Istio, Linkerd — sidecar proxies handling cross-cutting concerns transparently.
The problem: every microservice needs: mTLS encryption, retries, circuit breaking, load balancing, distributed tracing, traffic splitting (canary deployments). Implementing all of this in every service = massive duplication and inconsistency.
Service mesh — infrastructure layer:
Without mesh:
[Service A] HTTP → [Service B]
Service A must implement: TLS, retries, circuit breaker, tracing...
With mesh (sidecar pattern):
[Service A] → [Proxy A] mTLS [Proxy B] → [Service B]
(Envoy) (Envoy)
Proxies handle: encryption, retries, circuit breaking,
load balancing, tracing, traffic splitting.
Service A and B know NOTHING about this. Zero code changes.
Architecture:
• Data plane: sidecar proxies (Envoy) deployed alongside each service pod. Intercept all network traffic. Handle the actual work.
• Control plane: central management (Istio, Linkerd). Configures all proxies. Defines policies: "retry 3 times," "encrypt all traffic," "send 5% to canary."
What it provides:
• mTLS everywhere: automatic encryption + authentication between all services.

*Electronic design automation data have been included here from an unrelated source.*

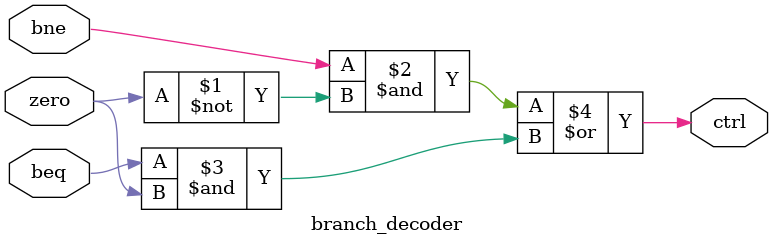
<source format=v>
module branch_decoder(
  input beq, bne, zero,
  output ctrl
);
  
  assign ctrl = (bne&~zero) | (beq&zero);
  
endmodule
</source>
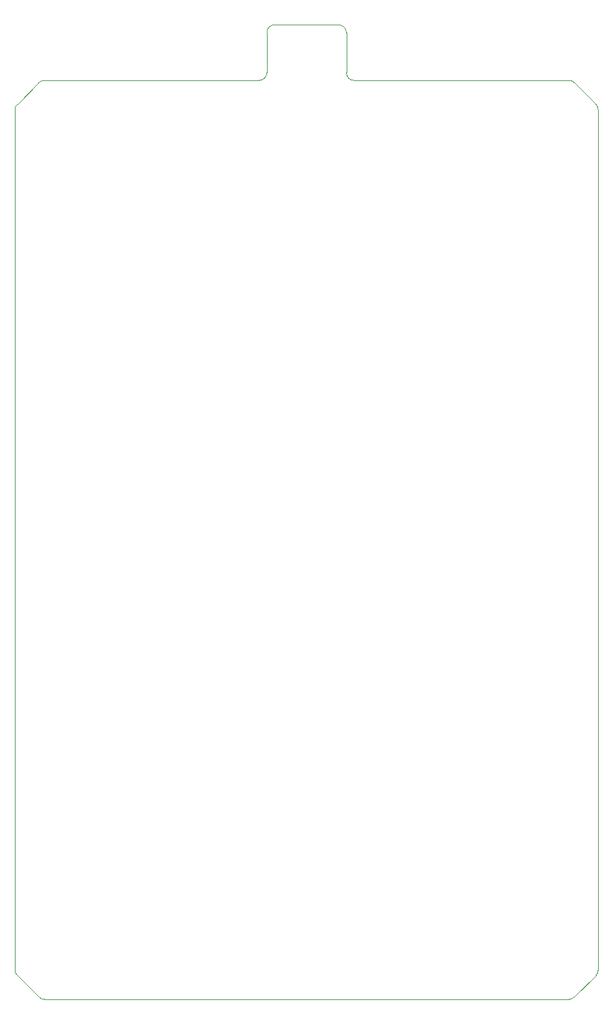
<source format=gm1>
G04 #@! TF.GenerationSoftware,KiCad,Pcbnew,(6.0.5)*
G04 #@! TF.CreationDate,2022-06-15T23:33:23+02:00*
G04 #@! TF.ProjectId,whalepad,7768616c-6570-4616-942e-6b696361645f,rev?*
G04 #@! TF.SameCoordinates,Original*
G04 #@! TF.FileFunction,Profile,NP*
%FSLAX46Y46*%
G04 Gerber Fmt 4.6, Leading zero omitted, Abs format (unit mm)*
G04 Created by KiCad (PCBNEW (6.0.5)) date 2022-06-15 23:33:23*
%MOMM*%
%LPD*%
G01*
G04 APERTURE LIST*
G04 #@! TA.AperFunction,Profile*
%ADD10C,0.100000*%
G04 #@! TD*
G04 APERTURE END LIST*
D10*
X24375000Y40063000D02*
X32775000Y40063000D01*
X62846573Y-87225000D02*
X-5696573Y-87225000D01*
X23375000Y39063000D02*
X23375000Y33812000D01*
X66674981Y28983573D02*
G75*
G03*
X66382107Y29690680I-999981J27D01*
G01*
X34775000Y32812000D02*
X62846573Y32812000D01*
X62846573Y-87224981D02*
G75*
G03*
X63553680Y-86932107I27J999981D01*
G01*
X-9525000Y-83396573D02*
G75*
G03*
X-9232107Y-84103680I1000104J43D01*
G01*
X33775000Y39063000D02*
G75*
G03*
X32775000Y40063000I-1000000J0D01*
G01*
X-9232107Y29690680D02*
X-6403680Y32519107D01*
X-6403680Y-86932107D02*
G75*
G03*
X-5696573Y-87225000I707057J706988D01*
G01*
X63553693Y32519120D02*
G75*
G03*
X62846573Y32812000I-707093J-707120D01*
G01*
X66675000Y28983573D02*
X66675000Y-83396573D01*
X-9525000Y28983573D02*
X-9525000Y-83396573D01*
X66382120Y-84103693D02*
G75*
G03*
X66675000Y-83396573I-707120J707093D01*
G01*
X33775000Y39063000D02*
X33775000Y33812000D01*
X24375000Y40063000D02*
G75*
G03*
X23375000Y39063000I0J-1000000D01*
G01*
X-9232107Y29690680D02*
G75*
G03*
X-9525000Y28983573I706986J-707057D01*
G01*
X-6403680Y-86932107D02*
X-9232107Y-84103680D01*
X22375000Y32812000D02*
G75*
G03*
X23375000Y33812000I0J1000000D01*
G01*
X-5696573Y32812000D02*
G75*
G03*
X-6403680Y32519107I42J-1000102D01*
G01*
X63553680Y32519107D02*
X66382107Y29690680D01*
X33775000Y33812000D02*
G75*
G03*
X34775000Y32812000I1000000J0D01*
G01*
X-5696573Y32812000D02*
X22375000Y32812000D01*
X66382107Y-84103680D02*
X63553680Y-86932107D01*
M02*

</source>
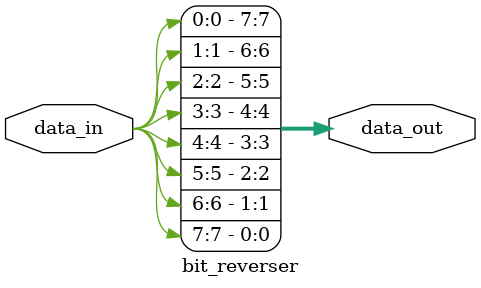
<source format=sv>
module bit_reverser (
    input logic [7:0] data_in,
    output logic [7:0] data_out
);

    assign data_out = {data_in[0], data_in[1], data_in[2], data_in[3], 
                       data_in[4], data_in[5], data_in[6], data_in[7]};

endmodule
</source>
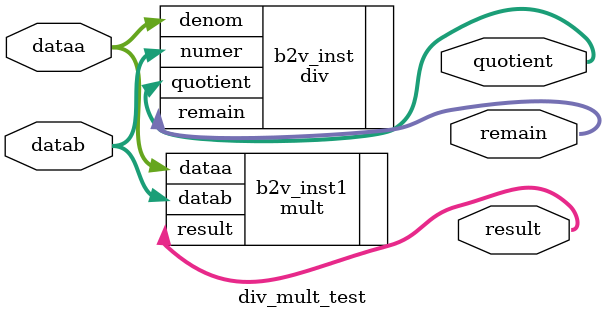
<source format=v>


module div_mult_test(
	dataa,
	datab,
	quotient,
	remain,
	result
);


input wire	[11:0] dataa;
input wire	[11:0] datab;
output wire	[11:0] quotient;
output wire	[11:0] remain;
output wire	[23:0] result;






div	b2v_inst(
	.denom(dataa),
	.numer(datab),
	.quotient(quotient),
	.remain(remain));


mult	b2v_inst1(
	.dataa(dataa),
	.datab(datab),
	.result(result));


endmodule

</source>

• Observability: distributed tracing, metrics, access logs — without code changes.
• Traffic management: canary deployments (5% traffic to new version), A/B testing, blue-green deployments.
• Resilience: retries, timeouts, circuit breakers — configured declaratively in YAML, not code.
Trade-offs: added latency (~1ms per hop through proxy), operational complexity (another system to manage), resource overhead (sidecar per pod). Worth it for large microservice deployments (50+ services). Overkill for 5 services.
Implementations: Istio (most popular, complex), Linkerd (simpler, less features), Consul Connect (HashiCorp), AWS App Mesh.